Мысль от Раисы Максимовны вновь вернулась к Чебрикову.
Самым главным вопросом, который поставил председателю, стала судьба пятого управления КГБ. «Пятерка» была тем самым структурным подразделением, которое денно и нощно боролось с советскими диссидентами и стояло на страже покоя обычных граждан… Теоретически.
На практике, что там творилось, сказать было крайне сложно, еще в прошлой жизни я встречал очень разные оценки деятельности этого управления при том, что по поводу его начальника Филиппа Бобкова все по большей части были единодушны и не комплиментарны.

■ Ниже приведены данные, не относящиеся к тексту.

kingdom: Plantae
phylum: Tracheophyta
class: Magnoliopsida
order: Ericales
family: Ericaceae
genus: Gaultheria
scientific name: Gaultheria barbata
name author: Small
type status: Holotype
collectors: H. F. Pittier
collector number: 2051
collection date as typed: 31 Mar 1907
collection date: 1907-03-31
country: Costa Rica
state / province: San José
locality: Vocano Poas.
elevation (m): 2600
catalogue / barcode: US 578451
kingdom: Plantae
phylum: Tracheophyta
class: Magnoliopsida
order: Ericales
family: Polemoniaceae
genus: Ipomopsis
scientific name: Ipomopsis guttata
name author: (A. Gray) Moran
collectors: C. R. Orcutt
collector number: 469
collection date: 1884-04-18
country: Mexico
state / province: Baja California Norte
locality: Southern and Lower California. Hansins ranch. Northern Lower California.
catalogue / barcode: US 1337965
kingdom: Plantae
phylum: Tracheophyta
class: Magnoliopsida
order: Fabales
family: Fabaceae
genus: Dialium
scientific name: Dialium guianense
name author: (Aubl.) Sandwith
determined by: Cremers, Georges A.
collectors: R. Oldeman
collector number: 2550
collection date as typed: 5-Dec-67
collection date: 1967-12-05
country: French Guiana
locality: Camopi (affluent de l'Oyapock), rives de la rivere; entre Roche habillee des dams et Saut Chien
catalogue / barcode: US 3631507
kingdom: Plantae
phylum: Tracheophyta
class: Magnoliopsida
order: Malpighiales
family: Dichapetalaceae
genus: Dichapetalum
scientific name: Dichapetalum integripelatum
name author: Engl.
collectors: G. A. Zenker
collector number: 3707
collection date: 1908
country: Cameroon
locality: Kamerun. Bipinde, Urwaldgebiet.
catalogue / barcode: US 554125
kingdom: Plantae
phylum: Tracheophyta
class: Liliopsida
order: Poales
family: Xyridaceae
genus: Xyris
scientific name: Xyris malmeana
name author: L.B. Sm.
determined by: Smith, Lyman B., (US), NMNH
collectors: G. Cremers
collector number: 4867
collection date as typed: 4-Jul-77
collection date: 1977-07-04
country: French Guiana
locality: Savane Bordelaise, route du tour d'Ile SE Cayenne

— Убирай Бобкова, куда хочешь убирай. Хоть на пенсию, хоть в Магадан белых медведей считать за Полярным кругом, — сидящий напротив Чебриков только кивнул и поправил очки. Бобков долгое время был главой «пятерки», а потом в 1983 году стал первым заместителем председателя КГБ и главным претендентом на повышение в случае, если с Чебриковым что-то случится. На другую работу его, например переведут по линии Политбюро, от таких вот «ждущих», готовых в любой момент подтолкнуть начальство во все времена стараются избавиться как можно быстрее, поэтому приказ избавиться от Бобкова Виктор Михайлович принял как должное. — И вообще по пятерке проводи полную ревизию, что-то нехорошее там творится, штаты раздуваются, идут бравурные реляции, в отчетах постоянно упоминается вербовка новых агентов, а диссиденты не переводится. Надо понять, кого там в агенты записывают, если ли от них какой-то толк вообще, а главное — нужно ли нам так плотно за своим населением приглядывать, особенно среди творческой интеллигенции.
(Бобков Ф. Д.)
Уже сильно позже во времена «свободы и демократии» начали вылазить числа агентов КГБ внутри страны. Назывались какие-то жуткие порядки от двадцати до ста сорока тысяч так или иначе сотрудничающих с органами человек. Все дело в пресловутой «палочной» системе: вот выявил ты «диссидента» скрытого, его оформлять, доказательную базу собирать, чай не 1937 год чтобы к стенке всех подряд ставить, мороки много. Но можно с ним «провести беседу» и записать как агента, то есть работа сделана, по всем отчетам эффективность службы растет, а на практике все эти диссиденты дружно стучат друг на друга, но при этом продолжают вредить стране. С полного одобрения органов, которые «отслеживают ситуацию» и «держат руку на пульсе». Ну и нахрена оно все спрашивается? И весь анекдот в том, что даже такое количество агентов никак не помешало стране развалиться.